**Tasks to carry out:**
**A)** Reproduce the NITEL article word for word, everything from "HOW OBASANJO, ATIKU" down to "the national carrier.".
**B)** In one to three sentences, explain why Ogundele says in the NITEL article that NITEL was already on the path to financial bankruptcy since 2001.
**C)** Continue the NITEL article from the point where the text stops.

*** Opening of Passage to read ***

17 April, 2013

HOW OBASANJO, ATIKU KILLED NITEL FOR MTN, BY EX-OFFICIAL


IF one-time General Manager (Operations) of the defunct Nigerian Telecommunications (NITEL), Engr. S. O. Ogundele has his way, former President Olusegun Obasanjo and former Vice President Atiku Abubakar will be held responsible for the misfortune that led to the death of the national carrier.

Ogundele, in a statement to a social news organisation Huhuonline.com, blamed the collapse of NITEL on alleged under-the-table deals by both former leaders whom he accused of making the country incur huge financial losses.

The allegation was described as a big lie last night by Alhaji Garba Shehu, the spokesman of the former Vice President.
Alhaji Shehu, in an interview with the Nigerian Compass, said that Ogundele’s claim is a rehash of an attempt by former Minister of the Federal Capital Territory (FCT), Malam Nasir El-Rufai, to escape responsibility for the NITEL debacle.

El-Rufai was the helmsman of the Bureau of Public Enterprises (BPE) which handled the sale of NITEL at the time.

Ogundele made the declaration in reaction to recent public spat between Alhaji Abubakar and El Rufai.

His statement read in part:
“The Nigerian Newspapers, hard copies and online, and several web blogs and social media were awash on Tuesday April 2, 2013 with reports and comments, on the claims and counterclaims by the former Vice President of Nigeria, Alhaji Atiku Abubakar and Malam Nasir El Rufai the former Director General of the BPE on who or what ran NITEL aground.

“Nigerians will not forget in a hurry that the Nigerian Telecommunications Ltd. (NITEL) was Nigeria’s only telecommunications provider for almost half a century and by the time it was run aground more than six billion US Dollars that was invested in NITEL by the Nigerian tax payers through various governments went down the drain. Since NITEL became comatose, the Federal Government has behaved as if nothing has happened! Nigerians were left to be entertained by two of the dramatis personae in the NITEL saga dancing naked in the market place.

“I wish to emphasize without any fear of contradiction that despite the irregularities that may have surrounded the appointment of Messrs. Pentascope to manage NITEL or the competence of Pentascope to undertake such an assignment at a point in time, Pentascope was not responsible for the bankruptcy of NITEL as being widely orchestrated to undiscerning Nigerians and divert attention from the real culprits, the criminal gang in the Nigerian telecom sector.

The bankruptcy of NITEL was initiated by the criminal gang in the Nigerian Telecommunications sector long before the Management Contract of Pentascope to manage NITEL. Members of the criminal gang are mainly in the Nigerian Communications Commissions (NCC) and NITEL with some of them being failed NITEL Contractors. Their paymasters are the private telecommunications operators especially MTN. NITEL was already on the path to financial bankruptcy since 2001 because of the acts of commission and omission of this group.

*** Close of Passage to read ***
*** Opening of Entries supplied ***

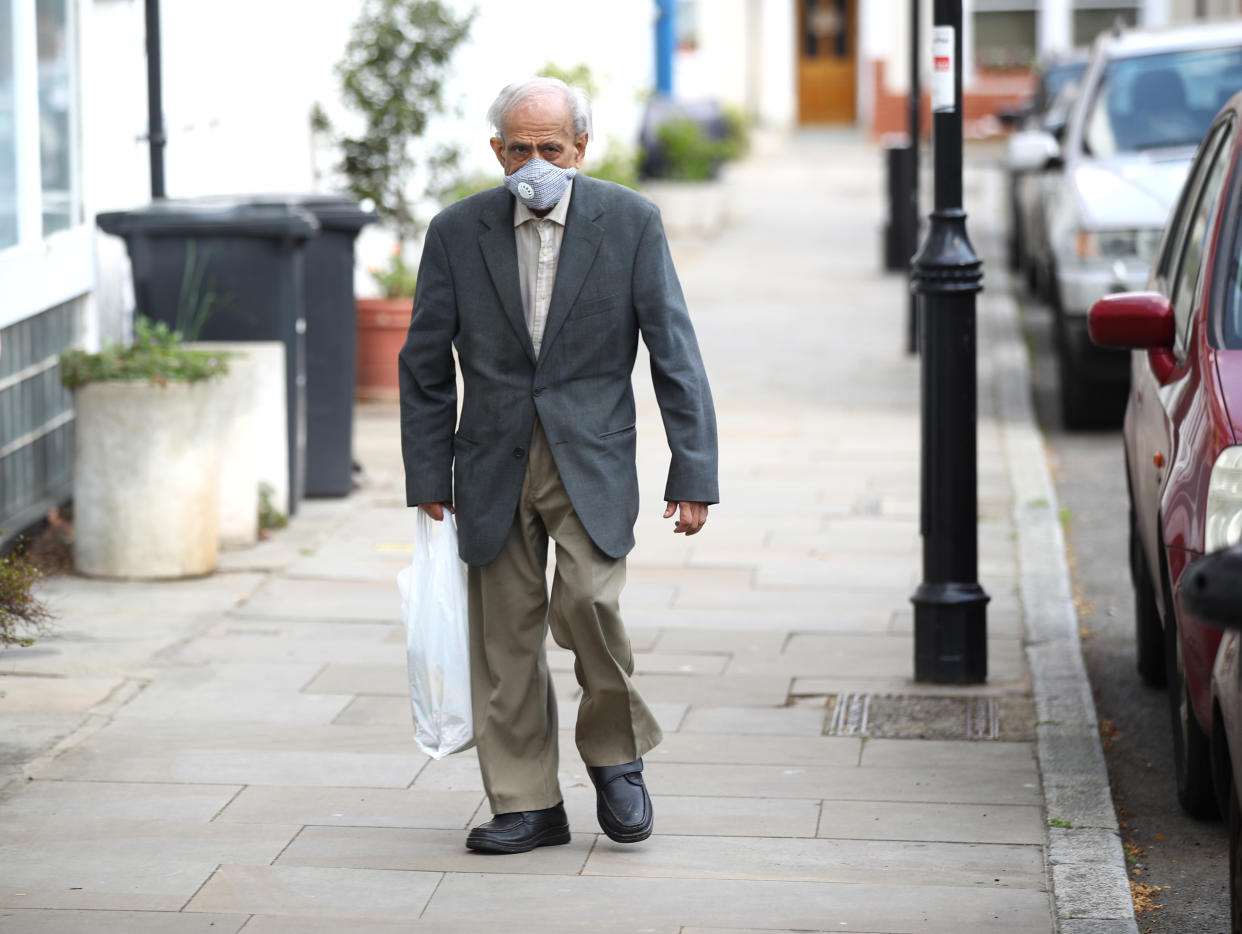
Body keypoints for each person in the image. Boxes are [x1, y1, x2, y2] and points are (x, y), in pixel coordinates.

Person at [398, 76, 718, 854]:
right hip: (489, 460)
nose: (535, 163)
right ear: (496, 150)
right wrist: (427, 475)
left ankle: (616, 754)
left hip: (593, 457)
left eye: (551, 148)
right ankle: (527, 803)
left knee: (590, 610)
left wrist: (693, 471)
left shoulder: (631, 222)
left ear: (581, 147)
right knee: (504, 642)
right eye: (519, 149)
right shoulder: (456, 229)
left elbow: (672, 348)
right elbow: (424, 362)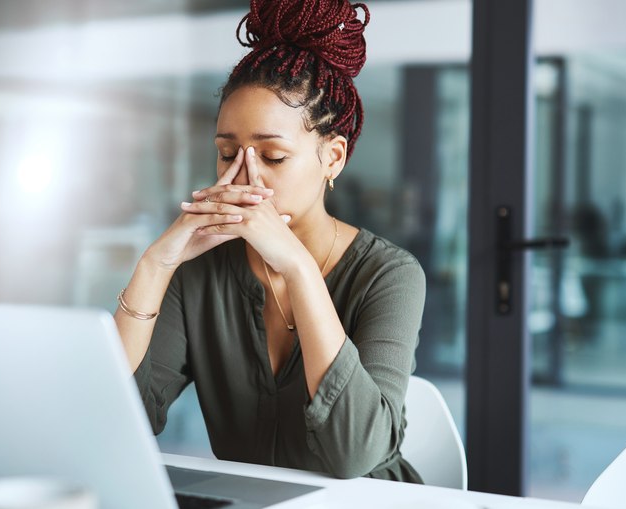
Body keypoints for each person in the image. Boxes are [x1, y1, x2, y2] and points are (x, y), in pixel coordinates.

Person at [113, 0, 426, 483]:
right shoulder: (200, 270)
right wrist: (156, 265)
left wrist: (298, 267)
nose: (244, 176)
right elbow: (119, 420)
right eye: (226, 153)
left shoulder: (390, 274)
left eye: (275, 157)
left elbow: (354, 457)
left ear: (334, 158)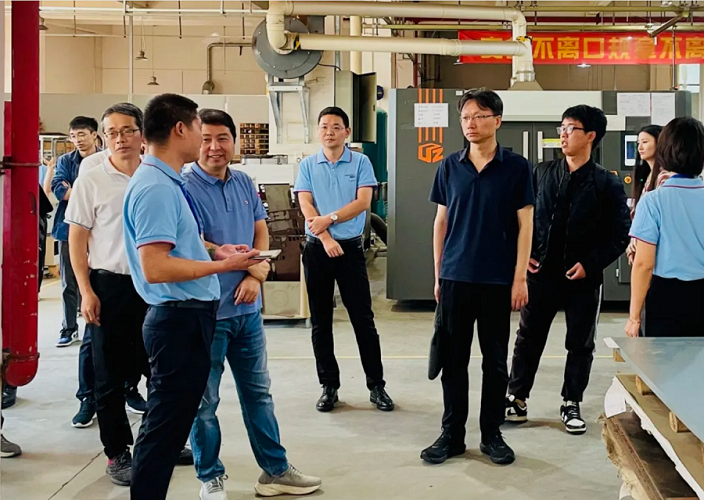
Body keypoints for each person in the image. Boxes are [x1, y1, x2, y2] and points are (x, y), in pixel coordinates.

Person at [122, 93, 260, 500]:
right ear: (180, 129)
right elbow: (156, 266)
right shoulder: (156, 188)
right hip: (177, 319)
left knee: (169, 424)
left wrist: (214, 251)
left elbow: (177, 246)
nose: (204, 138)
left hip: (186, 316)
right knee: (164, 429)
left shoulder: (166, 181)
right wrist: (225, 267)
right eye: (200, 128)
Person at [185, 109, 322, 500]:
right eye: (206, 138)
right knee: (204, 401)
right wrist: (238, 262)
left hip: (246, 311)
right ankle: (210, 476)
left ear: (235, 142)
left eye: (223, 138)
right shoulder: (184, 186)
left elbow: (260, 229)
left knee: (258, 394)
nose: (214, 147)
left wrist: (255, 276)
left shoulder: (244, 182)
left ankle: (275, 471)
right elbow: (191, 240)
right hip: (207, 311)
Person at [422, 88, 534, 466]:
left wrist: (520, 278)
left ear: (497, 121)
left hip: (497, 280)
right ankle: (452, 435)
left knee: (495, 362)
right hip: (456, 276)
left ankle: (492, 434)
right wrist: (439, 274)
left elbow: (526, 224)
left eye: (480, 116)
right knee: (453, 360)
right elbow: (440, 223)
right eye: (466, 117)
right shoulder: (449, 166)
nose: (471, 123)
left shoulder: (516, 167)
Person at [505, 105, 631, 435]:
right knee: (528, 337)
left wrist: (590, 264)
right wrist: (525, 255)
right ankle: (517, 398)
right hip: (541, 273)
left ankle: (571, 401)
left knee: (580, 343)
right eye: (561, 128)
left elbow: (620, 235)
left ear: (590, 136)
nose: (562, 134)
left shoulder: (606, 183)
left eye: (570, 128)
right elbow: (520, 219)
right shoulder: (541, 173)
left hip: (582, 277)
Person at [65, 103, 154, 486]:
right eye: (112, 132)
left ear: (142, 134)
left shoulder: (157, 175)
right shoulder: (92, 179)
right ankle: (117, 452)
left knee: (160, 369)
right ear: (104, 137)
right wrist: (86, 291)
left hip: (155, 285)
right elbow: (76, 239)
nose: (121, 139)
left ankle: (155, 442)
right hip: (109, 286)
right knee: (108, 375)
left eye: (128, 130)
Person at [293, 106, 394, 413]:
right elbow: (305, 203)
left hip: (349, 250)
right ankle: (329, 387)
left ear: (346, 132)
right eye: (324, 126)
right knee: (321, 321)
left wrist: (331, 219)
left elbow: (363, 202)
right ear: (318, 131)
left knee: (363, 319)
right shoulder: (308, 165)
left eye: (336, 126)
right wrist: (325, 237)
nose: (330, 132)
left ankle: (376, 386)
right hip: (317, 249)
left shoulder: (360, 162)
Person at [626, 117, 704, 338]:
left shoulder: (653, 201)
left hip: (666, 296)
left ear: (664, 152)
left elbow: (644, 264)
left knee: (664, 358)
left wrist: (634, 317)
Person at [51, 116, 101, 428]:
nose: (78, 139)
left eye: (82, 134)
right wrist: (83, 190)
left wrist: (77, 189)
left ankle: (129, 390)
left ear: (94, 135)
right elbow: (59, 190)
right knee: (71, 284)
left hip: (104, 238)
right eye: (73, 135)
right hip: (68, 230)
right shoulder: (67, 162)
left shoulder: (107, 161)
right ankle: (68, 327)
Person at [626, 125, 664, 266]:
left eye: (645, 142)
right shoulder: (646, 175)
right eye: (638, 143)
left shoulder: (664, 177)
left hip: (655, 249)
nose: (640, 147)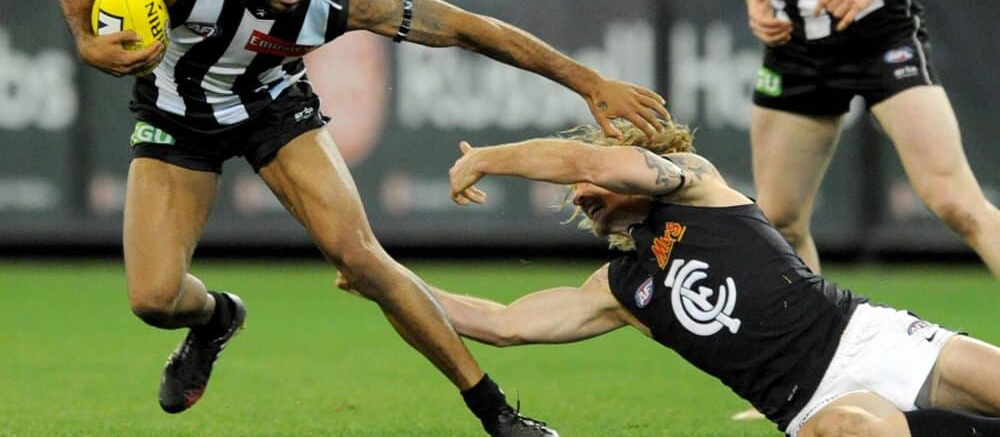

*** Close of Entries supplied ***

**Answers by item:**
**A)**
HOW OBASANJO, ATIKU KILLED NITEL FOR MTN, BY EX-OFFICIAL


IF one-time General Manager (Operations) of the defunct Nigerian Telecommunications (NITEL), Engr. S. O. Ogundele has his way, former President Olusegun Obasanjo and former Vice President Atiku Abubakar will be held responsible for the misfortune that led to the death of the national carrier.

**B)** He attributes it to the acts of commission and omission of what he calls the criminal gang in the Nigerian telecommunications sector. He says its members are mainly in the NCC and NITEL, some of them failed NITEL contractors, and that their paymasters are private operators, especially MTN.

**C)**
“Professor Bajoga the former Managing Director of NITEL and I were actually retired from service mainly because the criminal gang in the Nigerian telecommunications sector wanted us out of the way for refusing to play ball in allowing NITEL networks to be used free of charge by the Private telecommunications operators the same way Nigeria Airways was destroyed when Private Operators were introduced into that sector and used Nigerian Airways call sign and other aviation service facilities free of charge until Nigerian Airways went bankrupt. The NITEL saga is however more serious because the criminal gang in the telecommunications sector knew that they were deliberately undermining National security in the process.

“International financial institutions are aware of the way and manner the Nigerian telecommunications criminal gang was scamming NITEL. This was why the consortium, International Investors Limited of London (IIL) and Transcorp had difficulties in raising funds to pay for NITEL transactions. The irony however is that the consultant to Transcorp was the same consultant that produced the misleading and unintelligent report for NCC equating Interconnection as Termination for a reported fee of ten million Naira in late 1999 which formed the bedrock of the criminal gang’s scamming of NITEL.

“I was the NITEL Deputy General Manager / General Manager (Operations) heading NITEL technical team on regulatory issues with NCC from 1994 until April 2000, I was fully aware of the criminal intent of the criminal gang against NITEL in flagrant violation of explicit Nigerian Laws and International Telecommunications Union (ITU) Recommendations on the issue of Interconnection. With my direct participation on the telecommunications regulatory issue I could predict NITEL’s bankruptcy since 2001. It is therefore morally reprehensible for anybody to blame Pentascope for an event already preprogrammed. 

Pentascope or their sponsors merely walked into the trap. A forensic analysis of the so-called 100 billion Naira that Pentascope is being called to account for will be found to have been spent in part to settle the Private Telecommunications Operators  fraudulent invoices that NITEL was not in a position to certify albeit forced to pay against all the norms of commercial transactions.

“The GSM operator, MTN was reported to the former President of South Africa, Thabo Mbeki for corrupting the Nigerian Polity by Chief Obasanjo. Of course, Thabo Mbeki insulted Nigerians and Nigeria by giving the former President Chief Obasanjo the diplomatic cold shoulder. Unknown to Obasanjo, at about the same time, MTN submitted a controversial bill of three (3) billion Naira to NITEL for settlement.  NITEL correctly refused to settle the fraudulent so-called traffic exchange bill based on call termination. 

Lo and behold, MTN rubbed salt on injury of Nigerians with Thabo Mbeki’s rebuff of Obasanjo’s complaints by making Nigeria’s presidency MTN marketing and debt collecting officer! MTN routed the same bill that NITEL refused to settle through the PRESIDENCY which promptly acted like MTN debt collecting agency by sending the bill through the Ministry of Communications to compel NITEL to pay. Of course NITEL staff to please “the Oga on Top” promptly parted with three billion Naira.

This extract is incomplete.